This post may lose me a few readers. I just finished the third of the books and am still trying to figure out if I liked them or not. Obviously, I liked some aspect of them because I read all of them.
So, where I may have enjoyed reading the Hunger Games, do I think it could have better better? Hells yes. And here’s why. The concept is great, a post revolutionary country divided into sections with forced manual labor and the constant reminder of the supreme power government holds over us, brilliant idea. The idea of one girl breaking all of it by unknowingly finding a way out and becoming integral in another larger plot. Great. But I felt that where these books had a great start, if they had been written for an adult audience, and expanded more upon the weight and consequence of every action instead of the meals and outfits, it would have been an outstanding series. I feel like these books were just the tip of an iceberg for what they could have been.
I loved that they were written for a YA crowd, as it meant I didn’t have to flip past pages of overly forced love triangles, that the only romance is a few misinterpreted kisses and some cuddling here and there. I thought the level of violence was acceptable and didn’t need any further details, especially as the books went on, which is also something that would have been further drawn out for a mature audience. But I believe the whole thing that tied all the books together, the government conflict and how almost every character was just a pawn in the game, would have benefited from a writing style more targeted towards the adult reader. The main character may have weighed her actions a little more, understood the cause and effect – however – her behavior and thinking was perfect for the Hunger Games books as they were written.

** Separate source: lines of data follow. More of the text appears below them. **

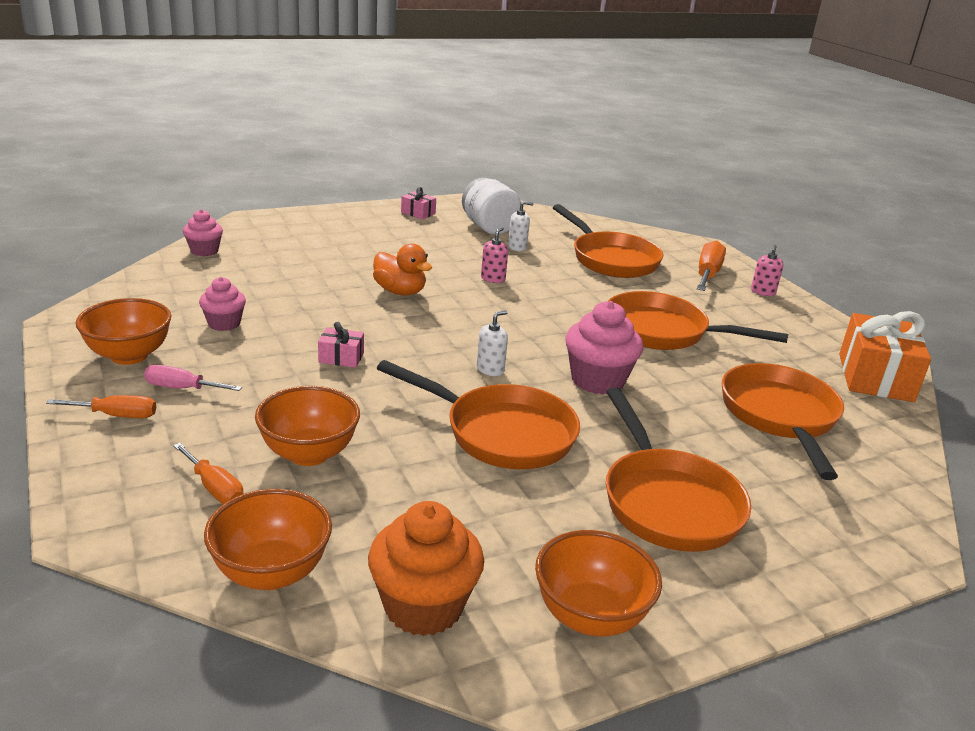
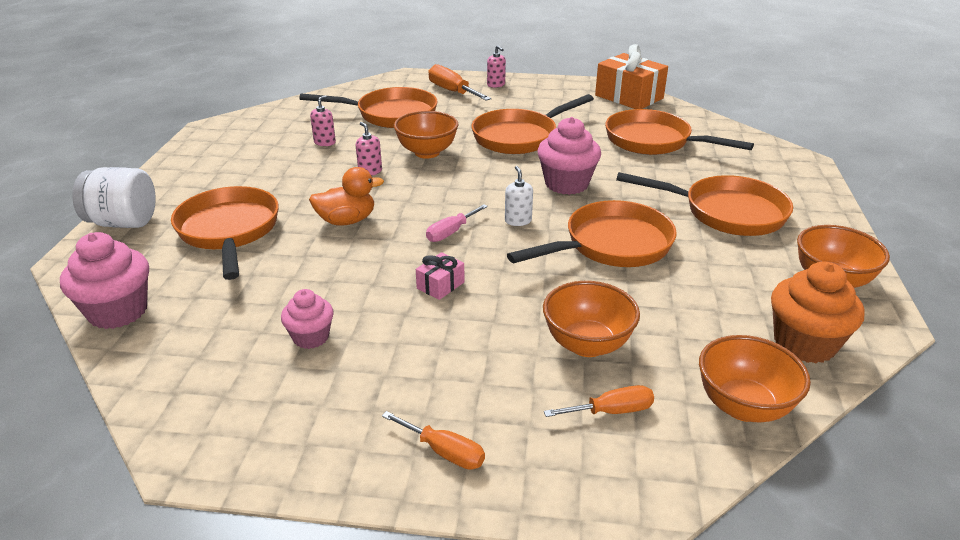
camera: 55 degrees left, 5 degrees up
(116, 415) = (444, 452): orange screwdriver -> orange screwdriver turned 90 degrees clockwise
(129, 356) = (322, 419): orange bowl -> orange bowl (427, 152)
(182, 388) = (422, 395): pink screwdriver -> pink screwdriver (451, 232)
(204, 251) = (118, 311): pink cupcake -> pink cupcake, size x1.65
(336, 254) = (229, 231): none -> orange pan
(418, 213) = (195, 164): pink gift -> none
(489, 228) = (271, 142): white jar -> white jar (123, 222)
(517, 247) = (325, 142): white soap dispenser -> pink soap dispenser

I thought the final ending was unsatisfactory to the whole series and feel almost as if the entire three books, death of a majority of the cast, and change in regime may have had little to no effect on the possible future of the fictional society. I also feel that the undoing of Peeta’s character and his return to his old self at the very end of the third book is too quick. I pity the main character as things by the end of it never seem like she could be truly happy again and it seems that she is left with questions unanswered even as she takes things into her own action with the final draw of her bow.

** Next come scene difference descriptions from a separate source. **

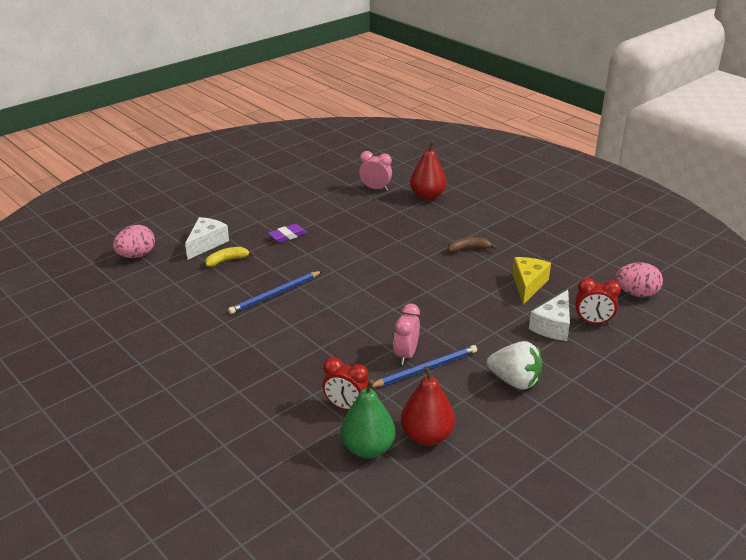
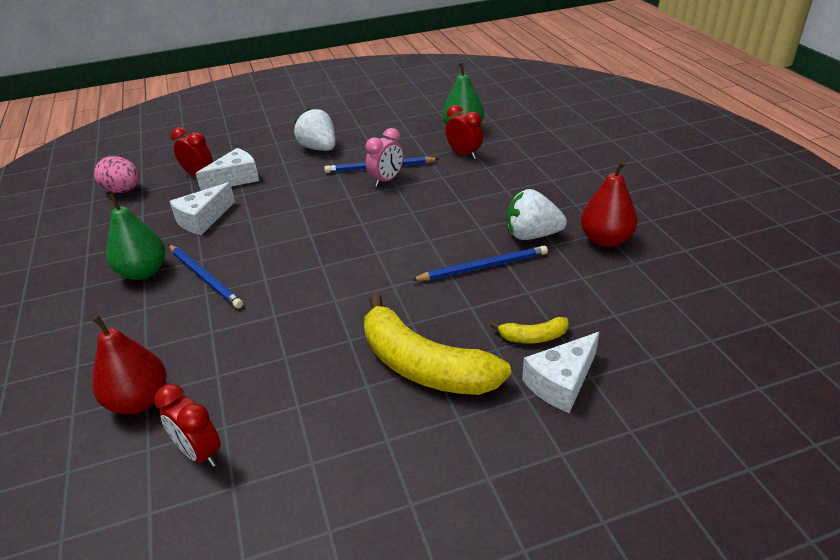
camera: 155 degrees left, 5 degrees up
(136, 255) = (683, 385): pink egg -> none
(244, 326) = (532, 235): none -> white strawberry
(287, 236) = (424, 365): purple eraser -> yellow banana
(375, 189) = (200, 452): pink clock -> red clock
(426, 436) = (416, 130): red pear -> red pear (605, 240)
(469, 249) = (205, 278): brown banana -> blue pencil
(516, 244) = (143, 272): none -> green pear
(528, 285) = (203, 219): yellow cheese -> white cheese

I also felt that each of the books didn’t have a natural closing. It’s one thing to be an amazing writer so that your readers are drawn to you and want to buy your next book, but to force us into it with an obvious to be concluded isn’t a great writer, to me.
Where I enjoyed the overall concept and story outlined by the Hunger Games, I would love to see it in written again for an adult market so that the entire morality of it could be weighed in on. I think those would be amazing Hunger Games books. But am I looking forward to the movie? Um, yeah.

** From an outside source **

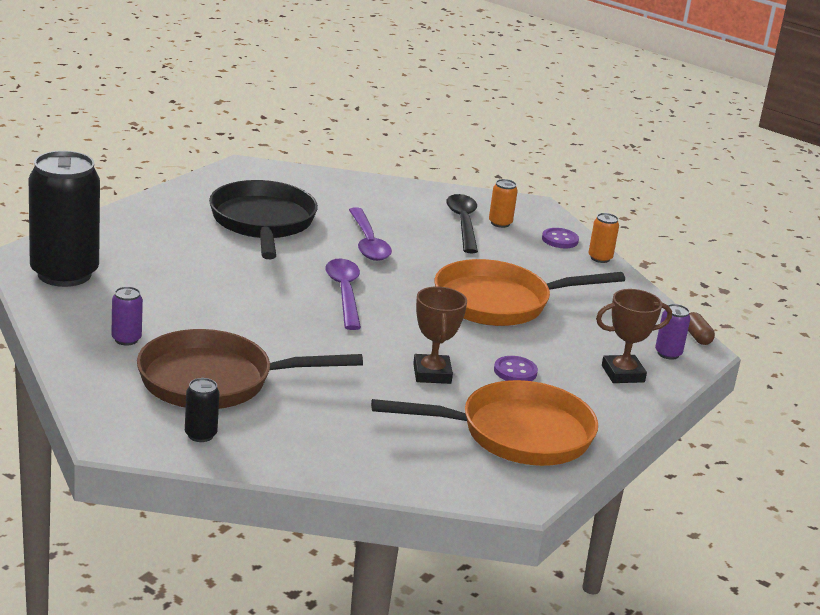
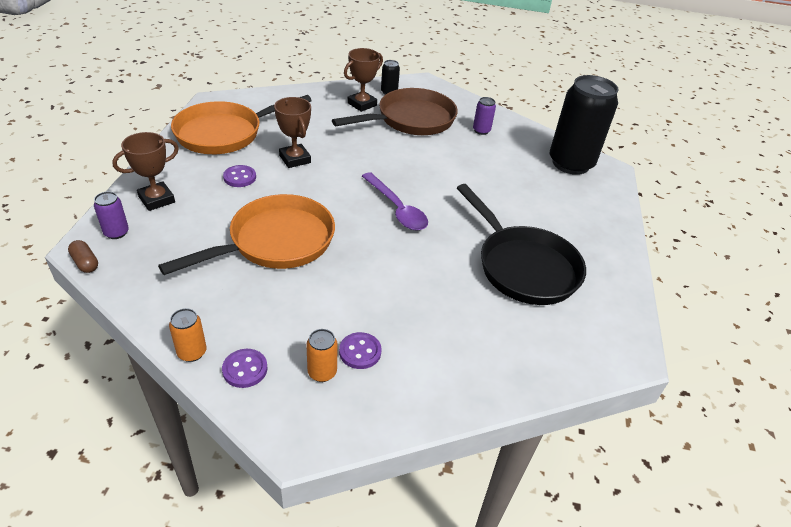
camera: 155 degrees right, 15 degrees up
(269, 426) = (362, 104): none -> brown trophy
(368, 243) = (424, 277): purple spoon -> none
(463, 223) = (360, 352): black spoon -> purple button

Now, I extend this soup to you as an offering for your forgiveness before you pelt me to death. It seems rather uncomplicated when you are throwing it all into the slow cooker, but the final product is rich with flavor and depth. It’s the kind of soup that you could easily make a meal of on its own without realizing you have dipped your spoon in one too many times or makes the perfect accompaniment to a great sandwich on a cold winter night.
Creamy Tomato Soup
- 2 tbs unsalted butter
- 3 14.5 oz cans diced tomatoes, drained but reserve the juices
- 1 onion, minced
- 1 tbs brown sugar
- 1 tbs tomato paste
- salt and pepper
- 2 tbs flour
- 3 cups low-sodium chicken broth, plus extra if needed
- 2 bay leaves
- 1/2 cup heavy cream
- 2 teas dry sherry
- pinch cayenne pepper
Melt butter in 12-inch skillet over medium-high heat. Add tomatoes, onion, sugar, tomato paste, and 1/2 teas salt and cook until tomatoes are dry and lightly browned, 8 to 10 minutes. Stir in flour and cook for 1 minute. Slowly whisk in 1 cup broth, scraping up any brown bits; transfer to slow cooker.
Sit remaining 2 cups broth, reserved tomato juice, and bay leaves into slow cooker. Cover and cook until tomatoes begin to break down, 4 to 6 hours on low.
Discard bay leaves. Working in batches, puree soup in a blender, or with an immersion blender until smooth, then transfer to a large saucepan. Stir in cream, sherry and cayenne and add additional chicken broth as needed to adjust soup consistancy. Reheat soup over medium-low heat until hot. Season with salt and pepper to taste and serve.
Pesto Grilled Cheese
- 2 tbs butter
- 4 slices wheat bread
- 2 oz sharp cheddar sliced thin
- 2 oz Munster cheese sliced thin
- 1/4 cup pesto
- 1/4 cup bacon, crumbled into bits
Preheat a medium skillet over medium heat.
Spread 1tbs butter on outside of each piece of bread. Layer the filling on top, cheese, pesto and bacon, top with another slice.
Place 1 tbs butter in skillet and when foaming subsides, place sandwiches in skillet. Cook until golden brown and cheese is starting to melt, 3-5 minutes. Flip and cook until other side is golden and cheese is melted through.